Oh that’s great. Are they also working on being able to disable all linter in downstream projects. I mean avoiding writing in desperation lakefile that look like https://github.com/PatrickMassot/proofs_with_lean/blob/master/lakefile.toml#L8-L20 only to realize it has no effect and then write macros like https://github.com/PatrickMassot/proofs_with_lean/blob/master/ProofsWithLean/Lib.lean#L346-L349 and use them at the top of every single file.
Anne Baanen (Apr 04 2025 at 08:13):
I will make sure that disabling all linters can also be a oneliner, thanks for the complaint/bug report :)
Joseph Myers (Apr 07 2025 at 00:39):
Next major piece of definitions for being able to state more IMO problems in Lean now posted: #23752 has incenter
, excenter
and related definitions (with significant pieces left to followups, considering that's already a 600-line PR). Depends on #23712 and #23751; my other open PRs #23715, #23732 and #23735 are things I suspect might be relevant in such followups.
Jason Rute (Apr 17 2025 at 11:28):
Have you given any thought into making a formal version of https://matharena.ai/ (by @Mislav Balunović), which keeps track of how informal AI does on recent math competitions (including proof-based ones)? How much work would it be to formalize the competition problems into Lean for each math competition? (This seems more relevant now that we have Kimina-Prover.)
Mislav Balunović (Apr 19 2025 at 07:41):
This is definitely a direction we are considering to expand into at https://matharena.ai/ now that the competitions with numerical answers only (which are the easiest to evaluate) have been almost fully saturated by the recent models. Regarding proofs, our first take on this was evaluating natural language proofs on USAMO using human judges - the bottleneck here is obviously creating a grading scheme, manually reading LLM solutions, etc. We are definitely also thinking about introducing a category where we evaluate methods that produce formal solutions in Lean - if you have ideas on this direction please reach out!

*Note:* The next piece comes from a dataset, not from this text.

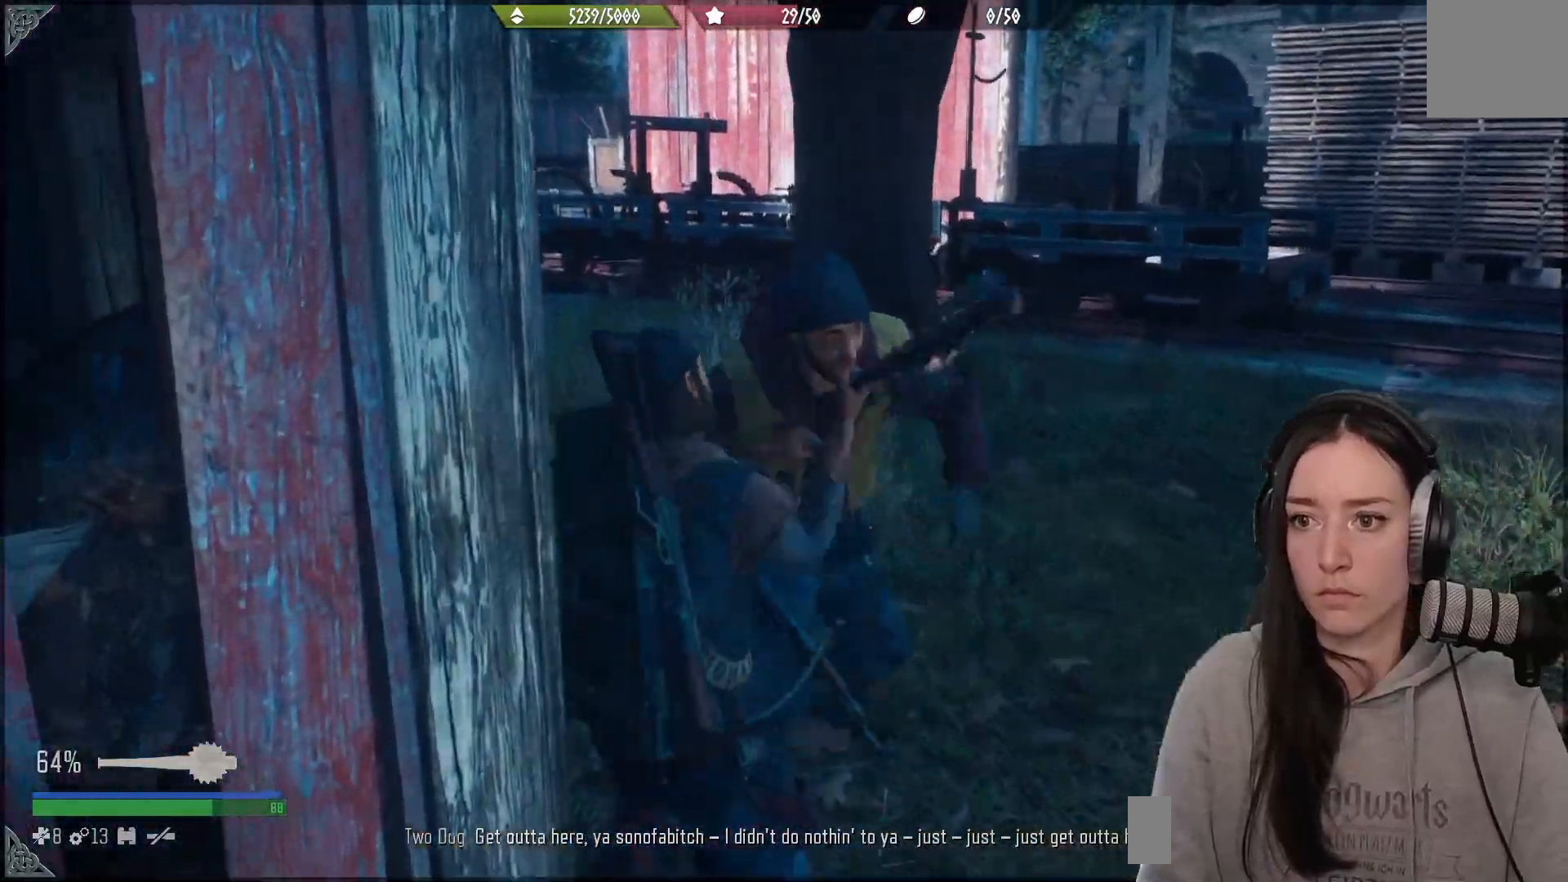
{"buttons": [], "left_stick": "center", "right_stick": "up-left", "events": [[67, "right_stick", "left"], [83, "left_stick", "right"], [133, "R2", "up"], [250, "left_stick", "center"], [500, "right_stick", "up-left"]]}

Joseph Myers (Apr 20 2025 at 09:43):
A key step in doing such formal benchmarking is reviewing lots of past problems, identifying relevant definitions for those problems and adding them (+ at least minimal API) to mathlib in advance of possibly being of use in stating future problems. Otherwise the subset of problems in the benchmark is biased by what happens to be in mathlib at the time to allow the problems to be stated.
Joseph Myers (Apr 20 2025 at 09:45):
I'm not so worried about the difficulty of producing formal solutions being biased by what lemmas are in mathlib, since (a) an AI of serious practical use for formal theorem proving in research needs to be able to deal with definitions with little to no API, and build up basic results for them itself, and (b) AI developers (and their AIs, working together with the developers or autonomously) are free to contribute to mathlib just like anyone else, including API improvements that might help performance on future benchmark evaluations.
Joseph Myers (Apr 20 2025 at 09:56):
Once you have relevant definitions in mathlib, I don't think producing formal statements rapidly after a human competition is particularly hard. I think that the failure at DeepMind to get a formal statement of IMO 2024 P5 ready for AlphaProof on the day the problems were received (as mentioned in at least one talk) reflects the added difficulty of making such a statement under the artificial constraint of putting everything in a single theorem
statement without separate def
s using associated structure
s; once you can use separate types and definitions, such a problem is quite straightforward to translate to Lean (and if you do apply such an artificial constraint, the way to do it is probably first to write the statement without the constraint, and then iteratively replace custom types by products with separate hypotheses, then separate definitions by extra pairs of hypotheses).
Avoiding mistakes in the formal definitions is a separate issue; human formalizing a solution to check the formal statement is a lot of work for many olympiad combinatorics or geometry problems. Checklists of common pitfalls and having multiple people check each other's formal statements word by word in both directions against the informal version may help.